Shutdowns, Trump, and Negotiation Theory

The stalemate in Washington D.C. has numerous pundits commenting on the negotiation strategies of the primary actors but I am going to just highlight a few from our colleagues. First, Russell Korobkin accurately predicted how the LA strike might end while the federal shutdown would not in his L.A. Times Op-ed last week. As he noted,

If deals favoring either side of these disputes would be better for both than no deal at all, why are L.A. teachers on picket lines and national park rangers on furlough? The strike and the shutdown began, and continue, because each party believes it can bear the suffering longer, with less discomfort than their adversaries. This belief, in turn, convinces each that the other side will concede first, and the benefits gained will be worth short-term costs….

In L.A. at least, a mutually acceptable resolution ought to be possible. Although there are real differences of principle between the union and the district (over support for charter schools, for example), they’re mostly stuck because of conflicting predictions …

The teachers’ strike has the potential to end with a handshake at least. Smiles are even possible if the city or the state can find some extra funding to sweeten the district’s pot. It is hard to envision a similar end to the shutdown.

In USA Today, Marty Latz dove more particularly into Trump’s negotiation style noting,

How did this happen to a self-proclaimed master deal-maker who was elected partially on the notion that he was, as described by his campaign manager Corey Lewandowski, “the greatest deal-maker our country’s ever seen”?

It didn’t happen overnight. Despite his best-selling negotiation book, “The Art of the Deal,” and his NBC hit series, “The Apprentice,” both of which portrayed him as a great negotiator, his business negotiation skills and strategies never lived up to the hype….

And Marty notes four different occasions when Trump could have actually gotten money for the wall including while re-negotiating NAFTA with Mexico (who, remember, he claimed was going to pay for the wall); while the Republicans controlled both the House and Senate over the last two years, as part of either a Dreamers for Wall deal or with comprehensive immigration reform; and then even prior to the shutdown as part of a compromise to avert this. As Marty devastatingly states,

Trump’s repeated failure to negotiate wall funding for two years largely caused this shutdown. His recent missteps have extended it. Hundreds of thousands of government workers and contractors are now paying the price for his weak negotiation skills and ineffective strategies.

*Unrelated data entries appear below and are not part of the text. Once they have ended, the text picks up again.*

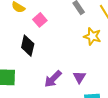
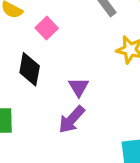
purple triangle: (79, 77) -> (79, 87), moved

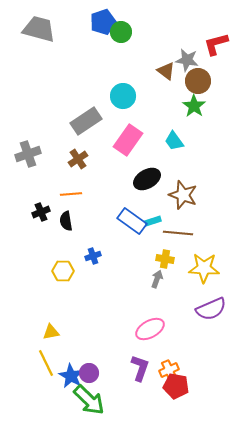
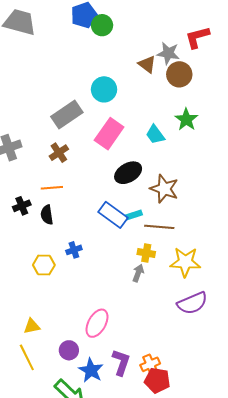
green star: (194, 106) -> (186, 120), moved
pink ellipse: (150, 329) -> (97, 323), moved, turned -32
purple circle: (89, 373) -> (69, 350), moved
blue star: (71, 376) -> (91, 370), moved

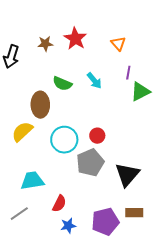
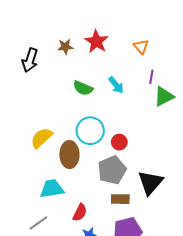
brown ellipse: (40, 105) -> (69, 155), moved
cyan circle: (64, 140) -> (90, 131), moved
brown rectangle: (134, 213) -> (120, 199), moved

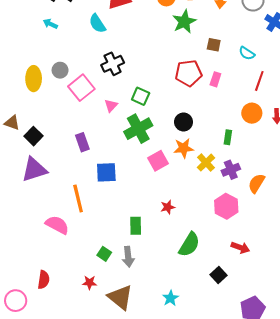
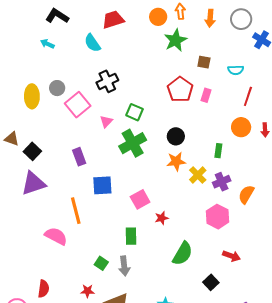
cyan semicircle: (247, 53) -> (236, 70), turned -35
red pentagon: (189, 73) -> (180, 89), turned -30
pink square: (158, 161) -> (140, 199), moved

Finally, the Huffington Post in an exquisitely titled article, Exactly How Bad is Trump at Making Deals? Even Worse Than You Think notes that an upcoming issue of the Negotiation Journal (to which I was honored to contribute) will be out next week and is entirely devoted to analyzing the myth versus the reality of Trump’s negotiation skills. I’ll write more about the issue when it is out but, as the Huff Post quotes,

“In the close to 15 years that I’ve been editing the Journal, nobody has used Donald Trump’s the Art of the Deal as a citation in their article. Never. Not once,” said Nancy Waters, the managing editor of the Journal, which is the publication for the Program on Negotiation, a consortium that includes Massachusetts Institute of Technology and Tufts University….

That may be because Trump’s negotiating style at a base level contradicts all the best practices generally agreed on by experts in negotiation.

“The way he negotiates directly challenges what is almost a half-century of tools and principles and methods that have emerged in the field,” said Joel Cutcher-Gershenfeld, a professor in the Heller School for Social Policy and Management at Brandeis University, who is the editor of the Journal.

Stay tuned…and let’s hope that, particularly for the sake of the federal workers who will miss yet another paycheck, somebody figures out how to settle this.

One thought on “Shutdowns, Trump, and Negotiation Theory”

  1. I look forward with great anticipation to your analysis of the articles in the forthcoming Negotiation Journal — and to this issue itself, of course.